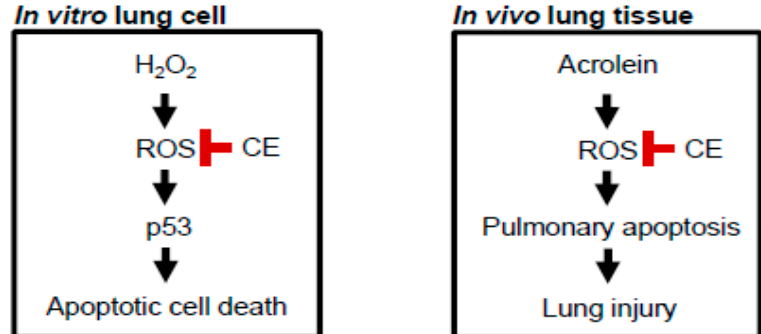
Figure 6. Proposed protective mechanisms of CE against oxidative stress-induced apoptotic death of lung cells in vitro and in vivo. CE antagonizes oxidative stress-induced apoptosis in lung cells exposed to the oxidant environment, thereby establishing the potential development of CE as a therapeutic agent in the treatment or prevention of pulmonary injuries associated with the exposure to highly oxidizing environmental toxicants, such as acrolein.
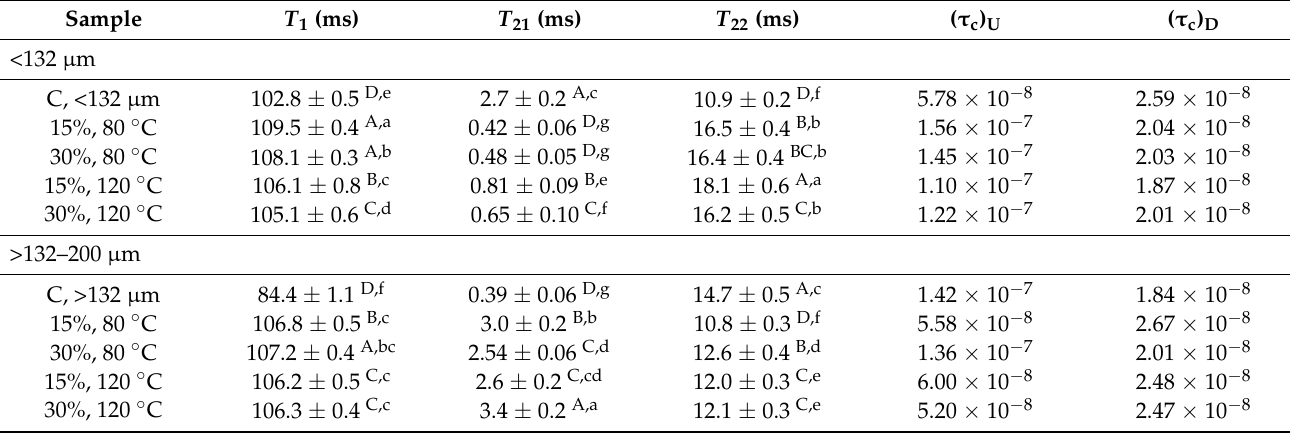
Table 5. LF NMR relaxometry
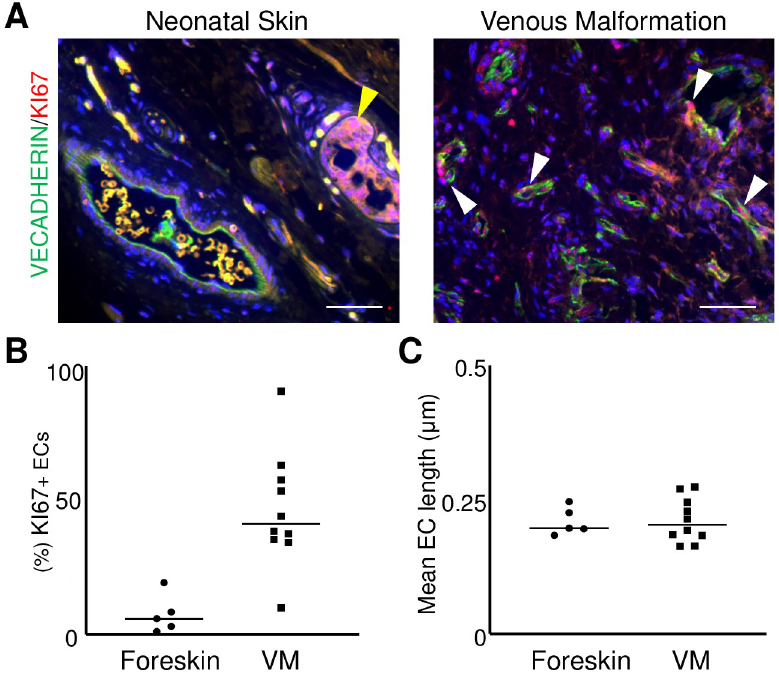
Fig 7. Increased in proliferative ECs in VM vessels. (A) Representative images of VM and control neonatal dermis co-stained for VECADHERIN and KI67. White arrowheads mark VECADHERIN+/KI67+ ECs. Yellow arrowhead marks a KI67+ non-EC in the control. Scale bars—50 μ m. (B) Quantification of percent KI67+ ECs in VMs (n = 10) and controls (n = 5). Bar represents median value, � p < 0.0002. (C) Quantification of EC length in VMs (n = 10) and controls (n = 5). Bar represents median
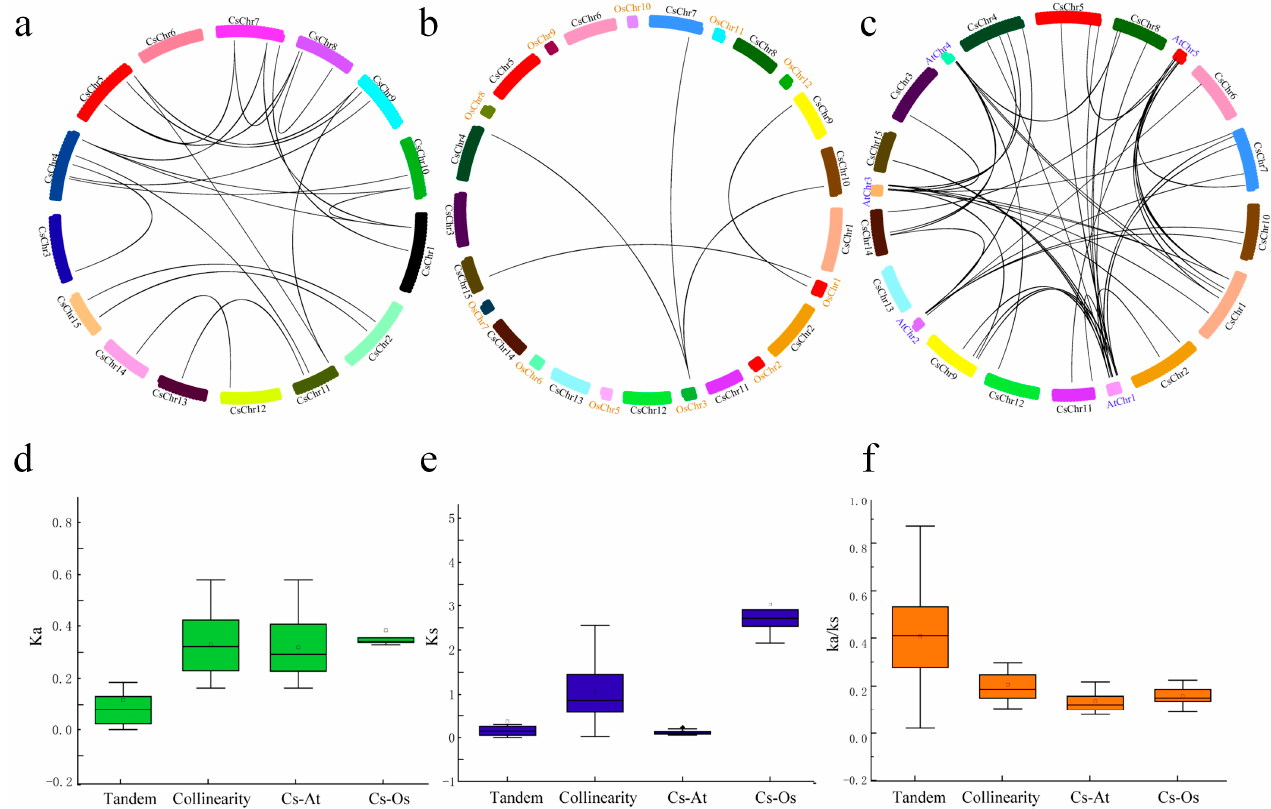
Figure 4. Genomic locations of Cs2ODD − C genes and segmentally duplicated gene pairs in the C. sinensis genome ( a ) and the orthologous relationships of Cs2ODD − C genes with O. sativa ( b ) and Arabidopsis ( c ). The chromosome number is indicated at the top of each chromosome. Ka ( d ), Ks ( e ), and Ka/Ks ( f ) ratio of segmental duplicate genes and orthologous genes among C. sinensis , O. sativa and Arabidopsis . The box plots exhibit the distributions of Ka, Ks, and Ka/Ks values among paralogs and orthologs. The small square and the line in the box represent average and median values of the Ka, Ks, and Ka/Ks values, respectively. Cs, C. sinensis ; Os, O. sativa ; At, Arabidopsis .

_What to produce_: All of the data gets printed again exactly; the pictures do not.

_Your solution_:
Figure 6. Proposed protective mechanisms of CE against oxidative stress-induced apoptotic death of lung cells in vitro and in vivo. CE antagonizes oxidative stress-induced apoptosis in lung cells exposed to the oxidant environment, thereby establishing the potential development of CE as a therapeutic agent in the treatment or prevention of pulmonary injuries associated with the exposure to highly oxidizing environmental toxicants, such as acrolein.
Table 5. LF NMR relaxometry
Fig 7. Increased in proliferative ECs in VM vessels. (A) Representative images of VM and control neonatal dermis co-stained for VECADHERIN and KI67. White arrowheads mark VECADHERIN+/KI67+ ECs. Yellow arrowhead marks a KI67+ non-EC in the control. Scale bars—50 μ m. (B) Quantification of percent KI67+ ECs in VMs (n = 10) and controls (n = 5). Bar represents median value, � p < 0.0002. (C) Quantification of EC length in VMs (n = 10) and controls (n = 5). Bar represents median
Figure 4. Genomic locations of Cs2ODD − C genes and segmentally duplicated gene pairs in the C. sinensis genome ( a ) and the orthologous relationships of Cs2ODD − C genes with O. sativa ( b ) and Arabidopsis ( c ). The chromosome number is indicated at the top of each chromosome. Ka ( d ), Ks ( e ), and Ka/Ks ( f ) ratio of segmental duplicate genes and orthologous genes among C. sinensis , O. sativa and Arabidopsis . The box plots exhibit the distributions of Ka, Ks, and Ka/Ks values among paralogs and orthologs. The small square and the line in the box represent average and median values of the Ka, Ks, and Ka/Ks values, respectively. Cs, C. sinensis ; Os, O. sativa ; At, Arabidopsis .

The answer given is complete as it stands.